About
William Mark Habeeb was born and raised in Alabama, the son of a Lebanese immigrant father and a Cuban-American mother. He earned degrees in international relations at Georgetown and Johns Hopkins Universities, read literature and philosophy at the University of Sussex and studied psychoanalytic theory with the Washington Center for Psychoanalysis. He teaches in Georgetown University’s School of Foreign Service and lives in Virginia. He is a member of the board of Virginia Humanities, the state’s humanities council. Habeeb has published over a dozen non-fiction books for scholarly, general public and young adult audiences. His short fiction has appeared in the Berkeley Fiction Review and Broken Pencil. His debut novel, Venice Beach, will be released in August 2021.
Featured Work
Venice Beach: A Novel
It’s 1968. A thirteen-year-old loner flees his abusive father and alcoholic mother for the lure of sunny California.

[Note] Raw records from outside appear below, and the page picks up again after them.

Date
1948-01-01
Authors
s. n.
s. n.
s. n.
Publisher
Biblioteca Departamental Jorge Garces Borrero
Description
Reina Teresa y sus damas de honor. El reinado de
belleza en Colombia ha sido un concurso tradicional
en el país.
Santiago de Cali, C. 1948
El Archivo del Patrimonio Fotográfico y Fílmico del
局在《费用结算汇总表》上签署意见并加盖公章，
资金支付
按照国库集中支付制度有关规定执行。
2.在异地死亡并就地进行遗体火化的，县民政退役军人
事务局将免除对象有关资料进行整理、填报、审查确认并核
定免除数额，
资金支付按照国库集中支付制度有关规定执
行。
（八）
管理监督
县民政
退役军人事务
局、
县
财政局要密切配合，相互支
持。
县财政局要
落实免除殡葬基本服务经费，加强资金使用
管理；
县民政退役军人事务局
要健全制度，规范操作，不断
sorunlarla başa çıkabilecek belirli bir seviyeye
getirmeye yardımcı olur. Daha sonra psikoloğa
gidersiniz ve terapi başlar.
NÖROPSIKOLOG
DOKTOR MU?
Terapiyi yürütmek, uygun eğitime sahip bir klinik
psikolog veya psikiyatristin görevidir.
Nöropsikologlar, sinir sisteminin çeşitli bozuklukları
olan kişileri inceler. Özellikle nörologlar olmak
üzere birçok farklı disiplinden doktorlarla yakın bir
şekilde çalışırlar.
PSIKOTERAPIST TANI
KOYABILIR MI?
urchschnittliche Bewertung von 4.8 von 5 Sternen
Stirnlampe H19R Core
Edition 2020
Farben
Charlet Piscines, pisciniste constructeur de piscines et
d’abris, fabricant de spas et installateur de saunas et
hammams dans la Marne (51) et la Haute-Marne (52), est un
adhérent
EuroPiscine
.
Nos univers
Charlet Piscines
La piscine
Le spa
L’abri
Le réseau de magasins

He barely survives alone on the streets of Los Angeles, conversing with the ghost of his beloved dog and trying to avoid the police, until a fateful encounter leads him to the bohemian community of Venice Beach, known at the time as the “Slum-by-the-Sea.” He renames himself Moon, symbolizing his quest for something that will shine light on him, just as the sun illumines the moon.
Over the next two years he struggles with first loves, confusion over his sexual identity, painful rejections, drug use, and haunting flashbacks from his childhood. As cultural upheaval over the Vietnam War rages, Moon assembles a new family of his own making, only to make a shocking and unexpected discovery that upends who he thought he was.
Venice Beach is a moving tale of the resilience of youth and the importance of reflecting on our stories.